23.7.06

dünya'nın guernica'sı



"israil'le filistin arasındaki çatışmanın son faslı, israil güçlerinin gazze'den bir doktorla kardeşini, yani iki sivili kaçırmasıyla başladı. bu olay türkiye hariç hiçbir ülkenin basınında fazla yer bulmadı. ertesi gün filistinliler israilli bir askeri rehin alarak israillilerin esir tuttuğu insanlarla bir takasın müzakere edilmesini önerdi; zira israil cezaevlerinde yaklaşık 10 bin esir var."
* * * *
"bu 'adam kaçırma' olayı çok büyük bir zorbalıkmış gibi tepkiyle karşılanırken, 'israil savunma (!) güçleri'nce batı şeria'nın yasadışı askeri işgali ve su başta olmak üzere tüm doğal kaynaklarına sistematik olarak el konulması hayatın hazin de olsa doğal bir gerçeğiymiş gibi kabul gördü. bu, filistinlilerin kendilerine uluslararası anlaşmalarca tahsis edilmiş topraklarda yaşadığı eziyetin üzerine bir de batı'nın 70 yıldır döne döne uyguladığı çifte standartların tipik bir örneği."
* * * *
"bugün zorbalık, zorbalık doğuruyor; derme çatma füzeler karmaşık füzelere cevap veriyor. karmaşık füzeler, mahrumiyet içindeki yoksul kalabalıkları bir zamanlar adalet dediğimiz erdemi beklerken vuruyor. her iki füze tipi de vücutları paramparça ediyor; bunu emri veren komutanlardan başka kim aklından atabilir ki?"
* * * *
"her provokasyona ve karşı provokasyona karşı çıkılır, nasihatler verilir. ancak bu seferkinin ardından gelen gerekçe, suçlama ve yeminlerin tümü, aslında dünyanın dikkatini siyasi hedefi filistin milletini tasfiye etmekten başka hiçbir şey olmayan uzun süreli bir askeri, ekonomik ve coğrafi uygulamadan uzaklaştırma amacına hizmet ediyor."
* * * *
"bunun yüksek sesle ve açıkça söylenmesi gerekiyor, zira ara ara açık edilse de genelde gizli yürütülen bu uygulama, bugünlerde büyük hızla ilerliyor. bizce olayın adını olduğu gibi söylemeli, buna kesintisiz ve ebediyen direnmeliyiz."

* * * *
"not: 'arna'nın çocukları' adlı belgeselin yönetmeni juliano mer khamis'in sorduğu gibi, 'lübnan'ın guernica'sını kim resmedecek?'"

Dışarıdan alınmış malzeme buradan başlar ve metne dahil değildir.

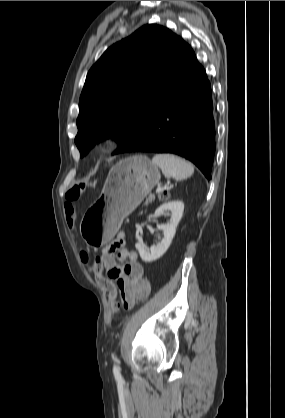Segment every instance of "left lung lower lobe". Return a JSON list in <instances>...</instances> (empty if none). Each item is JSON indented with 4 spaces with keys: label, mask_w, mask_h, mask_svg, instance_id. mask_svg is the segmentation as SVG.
Instances as JSON below:
<instances>
[{
    "label": "left lung lower lobe",
    "mask_w": 285,
    "mask_h": 418,
    "mask_svg": "<svg viewBox=\"0 0 285 418\" xmlns=\"http://www.w3.org/2000/svg\"><path fill=\"white\" fill-rule=\"evenodd\" d=\"M138 151L180 155L211 178L215 153L212 89L186 42L141 134L125 152Z\"/></svg>",
    "instance_id": "obj_1"
}]
</instances>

john berger, noam chomsky, harold pinter, jose saramago

------------------------------------------------------------------------------------
not: günlerdir havadan sudan, ordan burdan yazdıklarımı buraya koymaya bir türlü elim gitmiyor. günlük hayat akıp gidiyor, biz savaşsız günlere uyanıyoruz. ama gemiler mersin'e yanaşırken şöyle bir esip geçiyor düşünceler, sert, soğuk. yıllarca uğraşıp ayağa kaldırılan şehir yerle bir. günler kendi hafifliğinde-ağırlığında aksa da, bütün gün bunu düşünmesek de, tv'de görmedikçe komşudan duman yükselmiyormuş gibi gelse de..

hep aynı yerden aynı şeyleri söylüyormuş gibi hissetmemize neden olanlar, bunu hep yapıyor olmanın sıkıntısını duymuyorlar. gözümüzün içine baka baka ve döne döne uygulanan çifte standarda karşı döne döne ve açıkça ve yüksek sesle söylemek gerekiyor. tekrarlamak, unutturmamak.